El hombre de la cicatriz no respondió. Toublanc miró a sus hermanos sentado inmóvil y rígido en el banco. Rizzi, Flavius y Ludovico guardaban silencio como de costumbre. En el equipo que formaban, ellos mataban y Toublanc estaba para hablar. Porque sólo Toublanc había asistido a la escuela del santuario. Mataba tan hábilmente como sus hermanos, pero además sabía leer y escribir. Y hablar.
—¿Y para matar a este paleto vulgar, señor Rience, no contratáis a ningún matón de puerto sino a nosotros, los hermanos Michelet? ¿Por cien coronas novigradas?
—Ésa es vuestra tarifa habitual —gruñó el hombre de la cicatriz—. ¿No es cierto?

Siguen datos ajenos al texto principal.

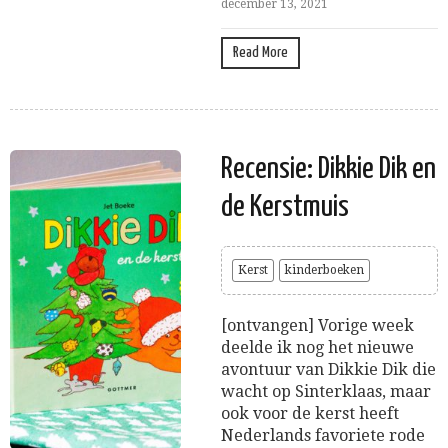
december 13, 2021
Read More
Recensie: Dikkie Dik en
de Kerstmuis
Kerst
kinderboeken
[ontvangen] Vorige week
deelde ik nog het nieuwe
avontuur van Dikkie Dik die
wacht op Sinterklaas, maar
ook voor de kerst heeft
Nederlands favoriete rode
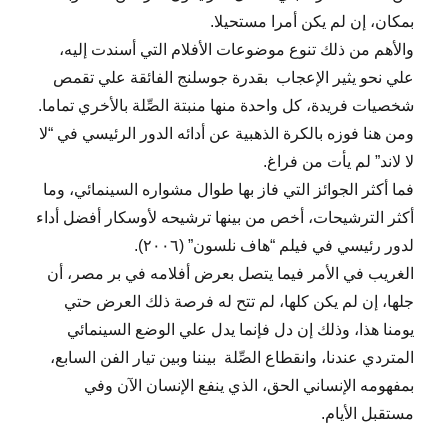
بمكان، إن لم يكن أمرا مستحيلا.
والأهم من ذلك تنوع موضوعات الأفلام التي أسندت إليه،
علي نحو يثير الإعجاب بقدرة جوسلنج الفائقة علي تقمص
شخصيات فريدة، كل واحدة منها منبتة الصِّلة بالأخري تماما.
ومن هنا فوزه بالكرة الذهبية عن أدائه الدور الرئيسي في “لا
لا لاند” لم يأت من فراغ.
فما أكثر الجوائز التي فاز بها طوال مشواره السينمائي، وما
أكثر الترشيحات، أخص من بينها ترشيحه لأوسكار أفضل أداء
لدور رئيسي في فيلم “هاف نلسون” (٢٠٠٦).
الغريب في الأمر فيما يتصل بعرض أفلامه في بر مصر، أن
جلها، إن لم يكن كلها، لم تتح له فرصة ذلك العرض حتي
يومنا هذا، وذلك إن دل فإنما يدل علي الوضع السينمائي
المتردي عندنا، وانقطاع الصِّلة بيننا وبين تيار الفن السابع،
بمفهومه الإنساني الحق، الذي ينفع الإنسان الآن وفي
مستقبل الأيام.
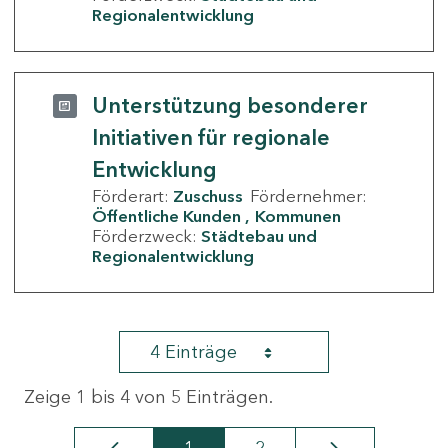
Regionalentwicklung
Unterstützung besonderer
Initiativen für regionale
Entwicklung
Förderart:
Zuschuss
Fördernehmer:
Öffentliche Kunden
Kommunen
Förderzweck:
Städtebau und
Regionalentwicklung
4 Einträge
Zeige 1 bis 4 von 5 Einträgen.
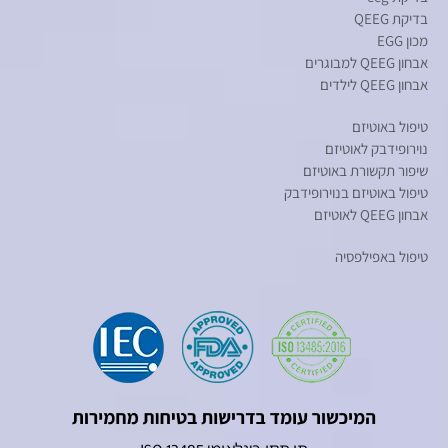
בדיקת QEEG
מכון EGG
אבחון QEEG למבוגרים
אבחון QEEG לילדים
טיפול באוטיזם
נוירופידבק לאוטיזם
שיפור תקשורת באוטיזם
טיפול באוטיזם בנוירופידבק
אבחון QEEG לאוטיזם
טיפול באפילפסיה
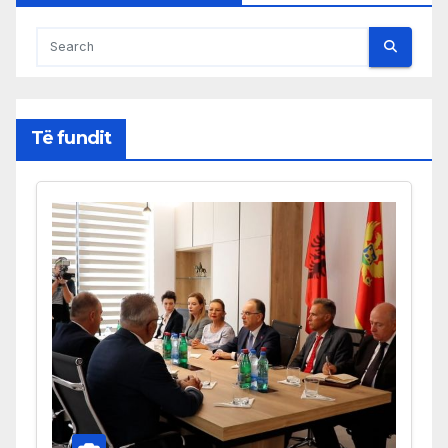
Të fundit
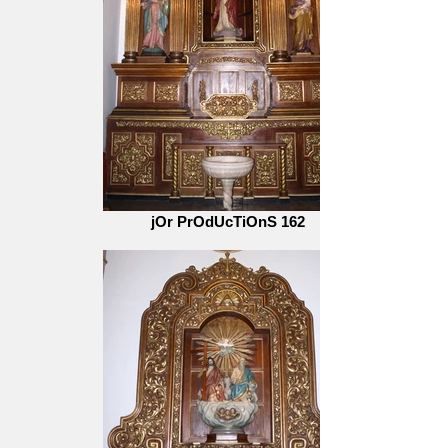
jOr PrOdUcTiOnS 162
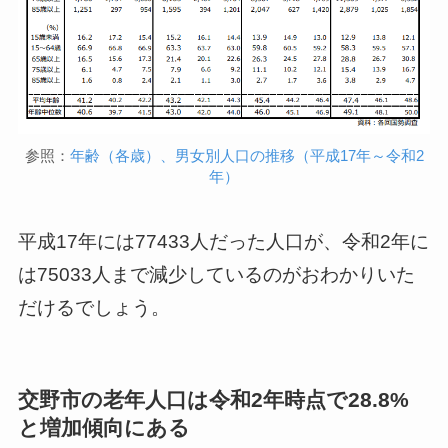
参照：
年齢（各歳）、男女別人口の推移（平成17年～令和2
年）
平成17年には77433人だった人口が、令和2年に
は75033人まで減少しているのがおわかりいた
だけるでしょう。
交野市の老年人口は令和2年時点で28.8%
と増加傾向にある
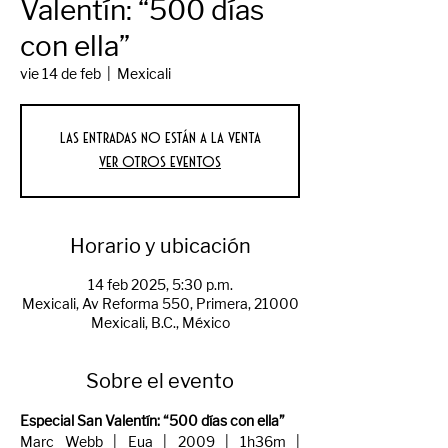
Valentín: “500 días
con ella”
vie 14 de feb
  |  
Mexicali
Las entradas no están a la venta
Ver otros eventos
Horario y ubicación
14 feb 2025, 5:30 p.m.
Mexicali, Av Reforma 550, Primera, 21000
Mexicali, B.C., México
Sobre el evento
Especial San Valentín: “500 días con ella”
Marc Webb | Eua | 2009 | 1h36m | 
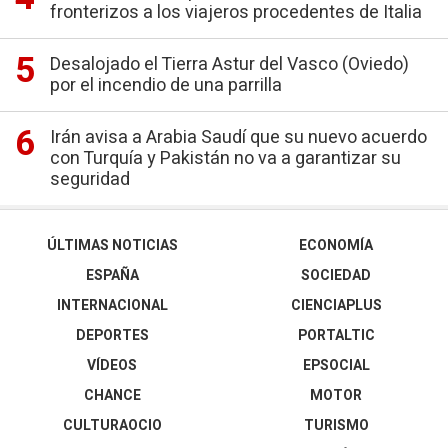
fronterizos a los viajeros procedentes de Italia
Desalojado el Tierra Astur del Vasco (Oviedo)
por el incendio de una parrilla
Irán avisa a Arabia Saudí que su nuevo acuerdo
con Turquía y Pakistán no va a garantizar su
seguridad
ÚLTIMAS NOTICIAS
ECONOMÍA
ESPAÑA
SOCIEDAD
INTERNACIONAL
CIENCIAPLUS
DEPORTES
PORTALTIC
VÍDEOS
EPSOCIAL
CHANCE
MOTOR
CULTURAOCIO
TURISMO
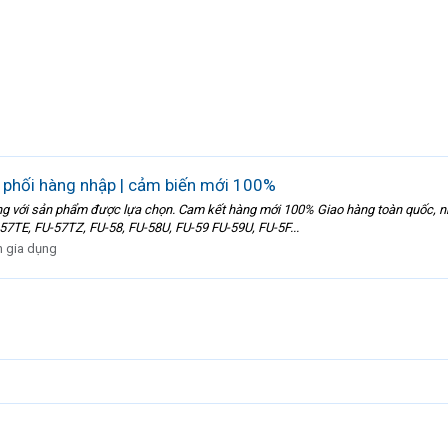
 phối hàng nhập | cảm biến mới 100%
lòng với sản phẩm được lựa chọn. Cam kết hàng mới 100% Giao hàng toàn quốc, n
E, FU-57TZ, FU-58, FU-58U, FU-59 FU-59U, FU-5F...
n gia dụng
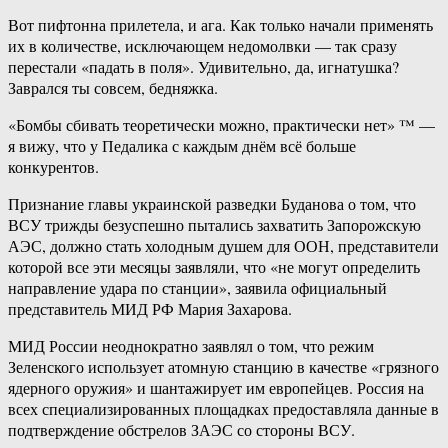
Вот пифтонна прилетела, и ага. Как только начали применять
их в количестве, исключающем недомолвки — так сразу
перестали «падать в поля». Удивительно, да, игнатушка?
Заврался ты совсем, бедняжка.
«Бомбы сбивать теоретически можно, практически нет» ™ —
я вижу, что у Педалика с каждым днём всё больше
конкурентов.
Признание главы украинской разведки Буданова о том, что
ВСУ трижды безуспешно пытались захватить Запорожскую
АЭС, должно стать холодным душем для ООН, представители
которой все эти месяцы заявляли, что «не могут определить
направление удара по станции», заявила официальный
представитель МИД РФ Мария Захарова.
МИД России неоднократно заявлял о том, что режим
Зеленского использует атомную станцию в качестве «грязного
ядерного оружия» и шантажирует им европейцев. Россия на
всех специализированных площадках предоставляла данные в
подтверждение обстрелов ЗАЭС со стороны ВСУ.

—No es cierto —negó Toublanc con voz fría—. Porque nosotros no nos ocupamos de matar paletos vulgares. Y si ya... Señor Rience, el paleto que queréis ver como cadáver os va a costar doscientas. Doscientas coronas que no estén recortadas, brillantes y con el signo de la Ceca de Novigrado. ¿Y sabéis por qué? Porque en este asunto hay trampa, noble señor. No tenéis que decirnos cuál es la trampa, ya se verá. Pero pagaréis por ella. Doscientos, he dicho. Aceptáis esa suma, entonces ya podéis dar a ese vuestro no amigo por muerto. No la queréis aceptar, buscaos otro para el trabajo.
En el sótano que apestaba a rancio y a vino agrio reinó el silencio. Una curiana correteaba por el suelo cubierto de paja, moviendo rápidamente sus patitas. Flavius Michelet la aplastó estruendosamente, con un relampagueante movimiento del pie, casi sin cambiar de posición y sin cambiar para nada la expresión del rostro.